Thursday, July 28, 2011

National Debt Ceiling

The current legislative debate over whether or not to raise the national debt ceiling is a frustrating process to witness. There are federal obligations that must be paid that will exceed our current revenues and available funds on hand. While I agree that the national debt ceiling must be raised in the short term to meet these current obligations, there seems to be no real efforts or urgency to reduce current expenses (that are not obligations) and increase revenues. We all know how school systems must deal with budget shortfalls. They are forced to lay off employees, reduce employee benefits, reduce operating expenses, consolidate various operations within the system, and look for additional revenues through property taxes and other/or other tax plans. This federal debt ceiling problem has been known for some time. Why have efforts not been undertaken already to reduce expenses and increase revenues? Businesses and other state and local governments must balance their budgets so it should be no different for the federal government.

Fear in financial markets is obviously not a good recipe for stable financial activity. Investors are understandably concerned by the possibility of debt defaults by the government and the negative impacts that would occur. Senior citizens are fearful that they will not be receiving their monthly social security checks. Fear needs to be eliminated to insure a stable financial system going forward.

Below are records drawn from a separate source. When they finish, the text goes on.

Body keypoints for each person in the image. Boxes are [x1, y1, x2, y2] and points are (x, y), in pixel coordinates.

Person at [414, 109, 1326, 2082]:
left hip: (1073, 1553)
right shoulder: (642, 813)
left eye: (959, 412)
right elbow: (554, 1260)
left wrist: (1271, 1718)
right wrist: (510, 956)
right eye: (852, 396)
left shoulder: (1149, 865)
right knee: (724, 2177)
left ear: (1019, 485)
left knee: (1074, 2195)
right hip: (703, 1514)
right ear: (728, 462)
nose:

The national debt problem must be addressed. The current national debt did not occur overnight and a quick fix will not be available. A reasonable plan to reduce the national debt over a period of time should be attainable. The eyes of the nation and the world will be watching Congress and our President on this debt ceiling/debt reduction issue. Hopefully our leaders in Washington will choose diplomacy and create a solution to our nation’s debt problem.